Purpose of the Study:
- To develop and validate simplified machine learning models for predicting 3-month and 3-year mortality after AMI.
- To assess the performance of these models in a contemporary therapeutic setting.
- To provide a reliable tool for identifying high-risk AMI patients.
Main Methods:
- Development of the Korean Artificial Intelligence-Based Risk Model for Acute Myocardial Infarction (KARMA) using a boosted decision tree algorithm.
- Utilized the Korea Acute Myocardial Infarction Registry (KAMIR)-NIH registry (2011-2015) for model development and internal validation.
- External validation performed using the KAMIR-V registry (2016-2020) with seven routinely available clinical variables.
Main Results:
- KARMA models showed excellent discrimination for 3-month (AUC 0.91) and 3-year (AUC 0.85) mortality.
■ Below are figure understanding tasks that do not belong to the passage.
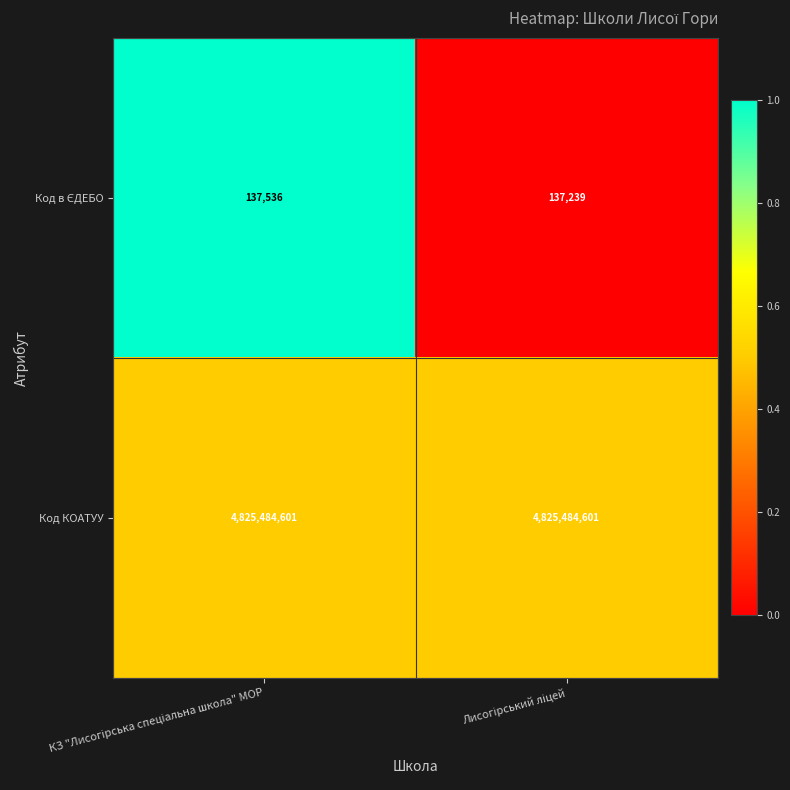

Which series has the largest total across all categories?

Код КОАТУУ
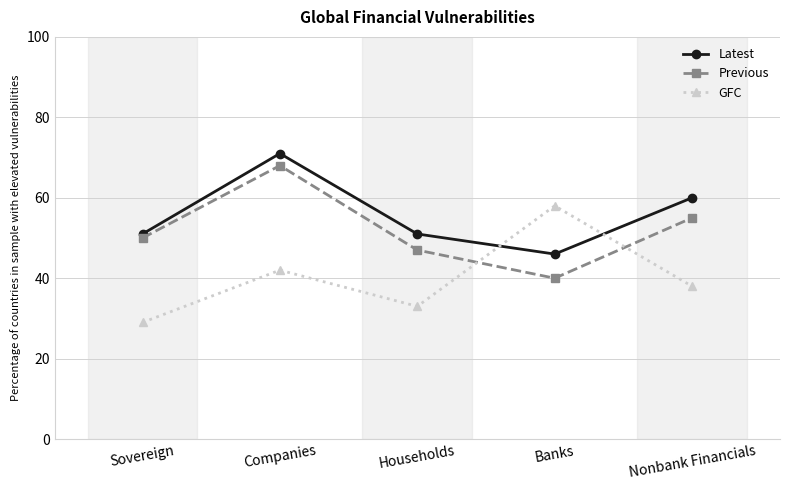

Does the chart display data point markers on the line(s)?

Yes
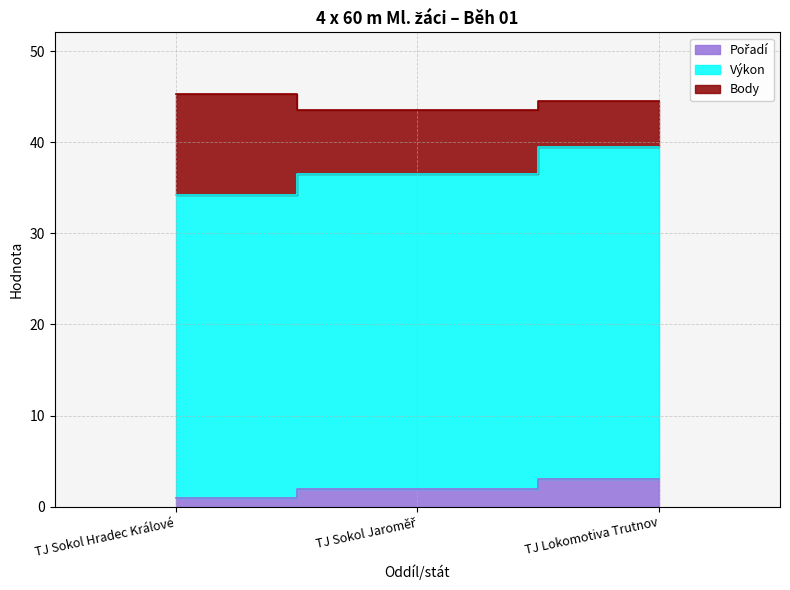

What is the average value of the Výkon series?

36.8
- KARMA significantly outperformed GRACE and KAMIR scores in predictive accuracy.
- Consistent performance across subgroups and robust external validation confirmed reliability.
Conclusions:
- KARMA scores offer a reliable and accessible method for predicting post-AMI mortality.
- Facilitates identification of high-risk individuals for optimized management.
- Aims to improve patient outcomes through enhanced risk stratification.